> [Task] Every entry needs to be reproduced exactly.

> [Recorded data]
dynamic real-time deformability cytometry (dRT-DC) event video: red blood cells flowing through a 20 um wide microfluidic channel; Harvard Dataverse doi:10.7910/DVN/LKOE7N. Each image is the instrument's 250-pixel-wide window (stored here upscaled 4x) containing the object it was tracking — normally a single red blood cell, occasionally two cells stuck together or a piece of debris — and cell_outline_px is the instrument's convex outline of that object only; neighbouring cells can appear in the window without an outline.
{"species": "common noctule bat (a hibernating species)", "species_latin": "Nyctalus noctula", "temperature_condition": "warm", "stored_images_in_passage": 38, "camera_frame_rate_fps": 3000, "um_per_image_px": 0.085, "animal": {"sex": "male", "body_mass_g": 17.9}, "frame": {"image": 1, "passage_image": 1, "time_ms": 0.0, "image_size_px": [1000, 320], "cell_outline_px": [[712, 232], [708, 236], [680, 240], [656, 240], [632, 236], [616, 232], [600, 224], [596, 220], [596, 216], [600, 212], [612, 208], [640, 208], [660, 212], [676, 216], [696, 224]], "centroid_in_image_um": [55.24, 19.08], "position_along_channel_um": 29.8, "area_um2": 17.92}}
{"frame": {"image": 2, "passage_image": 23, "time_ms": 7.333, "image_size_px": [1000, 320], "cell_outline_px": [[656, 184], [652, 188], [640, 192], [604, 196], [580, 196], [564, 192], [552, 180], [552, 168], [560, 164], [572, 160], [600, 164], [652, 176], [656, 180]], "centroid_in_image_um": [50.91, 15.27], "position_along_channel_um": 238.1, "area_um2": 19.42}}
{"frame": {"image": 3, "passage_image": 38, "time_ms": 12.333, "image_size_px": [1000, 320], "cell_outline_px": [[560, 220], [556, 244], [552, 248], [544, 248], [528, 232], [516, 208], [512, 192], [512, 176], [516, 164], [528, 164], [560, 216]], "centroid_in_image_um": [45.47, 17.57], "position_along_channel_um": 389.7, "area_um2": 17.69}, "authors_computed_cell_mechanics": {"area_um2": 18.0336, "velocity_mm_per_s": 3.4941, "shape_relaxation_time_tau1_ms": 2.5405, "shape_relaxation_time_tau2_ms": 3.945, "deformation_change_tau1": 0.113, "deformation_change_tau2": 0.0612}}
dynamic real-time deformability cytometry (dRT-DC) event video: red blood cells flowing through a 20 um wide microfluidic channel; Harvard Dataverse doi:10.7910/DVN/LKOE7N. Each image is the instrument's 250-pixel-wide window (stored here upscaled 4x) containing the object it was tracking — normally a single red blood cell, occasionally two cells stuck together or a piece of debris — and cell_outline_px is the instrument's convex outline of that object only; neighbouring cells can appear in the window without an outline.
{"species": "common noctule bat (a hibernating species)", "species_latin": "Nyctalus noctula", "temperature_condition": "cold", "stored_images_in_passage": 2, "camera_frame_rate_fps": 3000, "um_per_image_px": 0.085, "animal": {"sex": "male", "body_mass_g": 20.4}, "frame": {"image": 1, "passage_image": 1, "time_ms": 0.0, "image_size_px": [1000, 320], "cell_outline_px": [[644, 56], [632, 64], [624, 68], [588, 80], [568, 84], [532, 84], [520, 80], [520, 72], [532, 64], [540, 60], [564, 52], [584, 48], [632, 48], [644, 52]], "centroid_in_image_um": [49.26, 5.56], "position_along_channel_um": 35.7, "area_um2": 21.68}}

> [Finished answer]
dynamic real-time deformability cytometry (dRT-DC) event video: red blood cells flowing through a 20 um wide microfluidic channel; Harvard Dataverse doi:10.7910/DVN/LKOE7N. Each image is the instrument's 250-pixel-wide window (stored here upscaled 4x) containing the object it was tracking — normally a single red blood cell, occasionally two cells stuck together or a piece of debris — and cell_outline_px is the instrument's convex outline of that object only; neighbouring cells can appear in the window without an outline.
{"species": "common noctule bat (a hibernating species)", "species_latin": "Nyctalus noctula", "temperature_condition": "warm", "stored_images_in_passage": 38, "camera_frame_rate_fps": 3000, "um_per_image_px": 0.085, "animal": {"sex": "male", "body_mass_g": 17.9}, "frame": {"image": 1, "passage_image": 1, "time_ms": 0.0, "image_size_px": [1000, 320], "cell_outline_px": [[712, 232], [708, 236], [680, 240], [656, 240], [632, 236], [616, 232], [600, 224], [596, 220], [596, 216], [600, 212], [612, 208], [640, 208], [660, 212], [676, 216], [696, 224]], "centroid_in_image_um": [55.24, 19.08], "position_along_channel_um": 29.8, "area_um2": 17.92}}
{"frame": {"image": 2, "passage_image": 23, "time_ms": 7.333, "image_size_px": [1000, 320], "cell_outline_px": [[656, 184], [652, 188], [640, 192], [604, 196], [580, 196], [564, 192], [552, 180], [552, 168], [560, 164], [572, 160], [600, 164], [652, 176], [656, 180]], "centroid_in_image_um": [50.91, 15.27], "position_along_channel_um": 238.1, "area_um2": 19.42}}
{"frame": {"image": 3, "passage_image": 38, "time_ms": 12.333, "image_size_px": [1000, 320], "cell_outline_px": [[560, 220], [556, 244], [552, 248], [544, 248], [528, 232], [516, 208], [512, 192], [512, 176], [516, 164], [528, 164], [560, 216]], "centroid_in_image_um": [45.47, 17.57], "position_along_channel_um": 389.7, "area_um2": 17.69}, "authors_computed_cell_mechanics": {"area_um2": 18.0336, "velocity_mm_per_s": 3.4941, "shape_relaxation_time_tau1_ms": 2.5405, "shape_relaxation_time_tau2_ms": 3.945, "deformation_change_tau1": 0.113, "deformation_change_tau2": 0.0612}}
dynamic real-time deformability cytometry (dRT-DC) event video: red blood cells flowing through a 20 um wide microfluidic channel; Harvard Dataverse doi:10.7910/DVN/LKOE7N. Each image is the instrument's 250-pixel-wide window (stored here upscaled 4x) containing the object it was tracking — normally a single red blood cell, occasionally two cells stuck together or a piece of debris — and cell_outline_px is the instrument's convex outline of that object only; neighbouring cells can appear in the window without an outline.
{"species": "common noctule bat (a hibernating species)", "species_latin": "Nyctalus noctula", "temperature_condition": "cold", "stored_images_in_passage": 2, "camera_frame_rate_fps": 3000, "um_per_image_px": 0.085, "animal": {"sex": "male", "body_mass_g": 20.4}, "frame": {"image": 1, "passage_image": 1, "time_ms": 0.0, "image_size_px": [1000, 320], "cell_outline_px": [[644, 56], [632, 64], [624, 68], [588, 80], [568, 84], [532, 84], [520, 80], [520, 72], [532, 64], [540, 60], [564, 52], [584, 48], [632, 48], [644, 52]], "centroid_in_image_um": [49.26, 5.56], "position_along_channel_um": 35.7, "area_um2": 21.68}}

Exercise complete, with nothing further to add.